Here's a screenshot showing this in action in the Footprint user interface:
As the user is creating a list of key words or phrases, the application automatically suggests translations and related words or phrases. However, the user remains in control of the list; they can accept or reject suggestions or request alternative suggestions.
Deployment and Integration
One of the advantages of ConceptNet for us is the way it is distributed. At its core, ConceptNet is collection of raw data files containing assertions, and tools for building an indexed relational database so the assertions can be queried. You can integrate ConceptNet into an application at this level; for example loading a subset of ConceptNet via an embedded database directly into your application. However, ConceptNet is also distributed as a pre-built Docker container that provides a RESTful API.
Here at the D2D CRC we are Docker fans - we use it for a range of tasks including application deployment and integration testing. We already had numerous devops tools (e.g.Ansible playbooks) to help us rapidly stand up Docker containers on our hosts. Further, we had already adopted the approach of integrating analysis into the Footprint application via RESTful APIs where that made sense. So we found the prebuilt Docker container to be a quick and effective route for deployment and integration.
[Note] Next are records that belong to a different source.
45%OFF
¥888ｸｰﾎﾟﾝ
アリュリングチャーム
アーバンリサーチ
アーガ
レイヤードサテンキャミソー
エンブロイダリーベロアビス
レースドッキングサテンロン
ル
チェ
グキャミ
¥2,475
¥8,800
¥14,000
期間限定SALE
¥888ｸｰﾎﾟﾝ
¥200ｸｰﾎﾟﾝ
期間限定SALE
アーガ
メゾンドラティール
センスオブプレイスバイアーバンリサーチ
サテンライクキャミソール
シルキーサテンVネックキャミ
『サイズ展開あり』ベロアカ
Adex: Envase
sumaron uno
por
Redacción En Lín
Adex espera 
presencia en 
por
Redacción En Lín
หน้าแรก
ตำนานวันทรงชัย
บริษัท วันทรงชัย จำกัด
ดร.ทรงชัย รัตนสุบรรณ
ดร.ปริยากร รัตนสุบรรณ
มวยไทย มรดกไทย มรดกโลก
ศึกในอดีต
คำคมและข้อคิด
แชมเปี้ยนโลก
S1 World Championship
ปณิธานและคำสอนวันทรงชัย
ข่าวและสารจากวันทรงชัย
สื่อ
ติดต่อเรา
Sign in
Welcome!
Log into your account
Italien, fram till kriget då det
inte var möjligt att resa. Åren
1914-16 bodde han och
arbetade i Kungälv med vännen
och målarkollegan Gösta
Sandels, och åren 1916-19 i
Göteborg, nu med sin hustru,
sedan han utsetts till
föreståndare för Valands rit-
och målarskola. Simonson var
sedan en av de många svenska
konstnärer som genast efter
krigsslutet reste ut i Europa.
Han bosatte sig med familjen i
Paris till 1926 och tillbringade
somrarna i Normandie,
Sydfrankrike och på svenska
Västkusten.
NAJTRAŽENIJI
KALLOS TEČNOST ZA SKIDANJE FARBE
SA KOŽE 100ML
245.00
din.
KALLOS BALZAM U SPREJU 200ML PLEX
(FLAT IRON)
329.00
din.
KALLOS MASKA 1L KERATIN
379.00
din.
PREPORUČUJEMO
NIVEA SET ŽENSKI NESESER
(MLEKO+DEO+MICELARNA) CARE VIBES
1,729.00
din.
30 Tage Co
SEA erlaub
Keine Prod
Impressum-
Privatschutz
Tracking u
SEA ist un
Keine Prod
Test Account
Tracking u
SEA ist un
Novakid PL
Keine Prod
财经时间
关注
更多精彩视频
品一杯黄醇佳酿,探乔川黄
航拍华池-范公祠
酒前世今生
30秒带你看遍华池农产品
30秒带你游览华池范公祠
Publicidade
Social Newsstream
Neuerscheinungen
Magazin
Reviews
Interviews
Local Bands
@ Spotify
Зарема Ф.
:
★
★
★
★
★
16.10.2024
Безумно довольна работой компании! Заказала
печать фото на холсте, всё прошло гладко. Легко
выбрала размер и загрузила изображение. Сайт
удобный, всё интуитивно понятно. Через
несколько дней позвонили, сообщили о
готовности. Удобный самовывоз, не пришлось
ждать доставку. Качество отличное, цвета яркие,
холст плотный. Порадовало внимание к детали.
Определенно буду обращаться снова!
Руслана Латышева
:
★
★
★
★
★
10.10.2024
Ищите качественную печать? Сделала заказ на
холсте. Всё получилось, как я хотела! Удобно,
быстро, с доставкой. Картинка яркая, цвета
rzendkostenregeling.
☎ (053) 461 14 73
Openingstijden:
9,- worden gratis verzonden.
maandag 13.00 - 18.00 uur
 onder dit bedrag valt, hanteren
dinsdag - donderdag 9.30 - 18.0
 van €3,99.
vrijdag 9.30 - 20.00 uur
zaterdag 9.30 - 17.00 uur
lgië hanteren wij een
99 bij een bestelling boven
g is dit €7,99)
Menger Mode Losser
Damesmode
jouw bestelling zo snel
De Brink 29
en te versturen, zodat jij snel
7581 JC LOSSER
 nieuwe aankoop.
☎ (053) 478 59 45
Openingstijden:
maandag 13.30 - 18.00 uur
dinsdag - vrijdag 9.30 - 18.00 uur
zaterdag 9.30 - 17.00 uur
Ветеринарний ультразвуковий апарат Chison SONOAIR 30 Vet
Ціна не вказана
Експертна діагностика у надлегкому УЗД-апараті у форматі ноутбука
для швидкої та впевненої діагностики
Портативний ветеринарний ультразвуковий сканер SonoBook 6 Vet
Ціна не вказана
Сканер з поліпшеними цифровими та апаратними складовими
Everything Is A Movie or a Song
It is perhaps worth noting that like most things in this world, if it comes for free then it's probably not a "turn-key solution" giving you exactly what you want. One of the things we noticed when we added the related term suggestion feature into our development branch is that we saw "movie" and "song" being suggested surprisingly often. When we dug into it, it soon became clear why - a lot of words and short phrases have, at some point in time, been used as the title of a movie or song. And given the crowd-sourced nature of much of the knowledge in ConceptNet, it's not surprising that it is full of knowledge about movie and song titles.
Therefore, we found that it was necessary to put some effort into adding constraints and filters to the queries we made to ConceptNet. For example, we prioritise the suggestions shown to the user by the weight of the edge that connects the user's word or phrase to the suggestion. In ConceptNet edges are weighted according to how many sources assert the connection is true. As another example, we prioritise suggestions that are connected by certain types of edge, such as IsA edges (things that are specific types or instances of a general word or phrase the user entered) or PartOf edges (things that are parts or components of a thing the user entered).
ConceptNet gave us a rapid and efficient path to enabling our application to take the words and phrases a user expresses interest in and suggest to them related words and phrases - in both the language of the original word and other languages. Although far from perfect, we were able to rapidly deploy and integrate a baseline feature rapidly, before expending the development and integration effort required for a better solution.